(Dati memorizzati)
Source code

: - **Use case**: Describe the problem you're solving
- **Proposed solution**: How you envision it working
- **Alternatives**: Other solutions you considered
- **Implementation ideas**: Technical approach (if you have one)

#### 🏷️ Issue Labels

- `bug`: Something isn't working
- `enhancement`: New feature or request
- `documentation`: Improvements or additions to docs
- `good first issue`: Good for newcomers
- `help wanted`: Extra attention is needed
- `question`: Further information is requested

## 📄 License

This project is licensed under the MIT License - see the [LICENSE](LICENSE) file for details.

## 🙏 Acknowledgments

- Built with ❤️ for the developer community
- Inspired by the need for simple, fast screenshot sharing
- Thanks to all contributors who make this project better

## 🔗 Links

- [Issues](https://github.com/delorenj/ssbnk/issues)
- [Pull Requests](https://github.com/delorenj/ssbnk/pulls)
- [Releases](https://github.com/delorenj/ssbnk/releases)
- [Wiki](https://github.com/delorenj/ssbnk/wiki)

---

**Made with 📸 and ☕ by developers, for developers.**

* **CONSEGNA**: Individua tutte le righe che contengono la parola "with" e trascrivile.

* **RISULTATO**:
- Built with ❤️ for the developer community
**Made with 📸 and ☕ by developers, for developers.**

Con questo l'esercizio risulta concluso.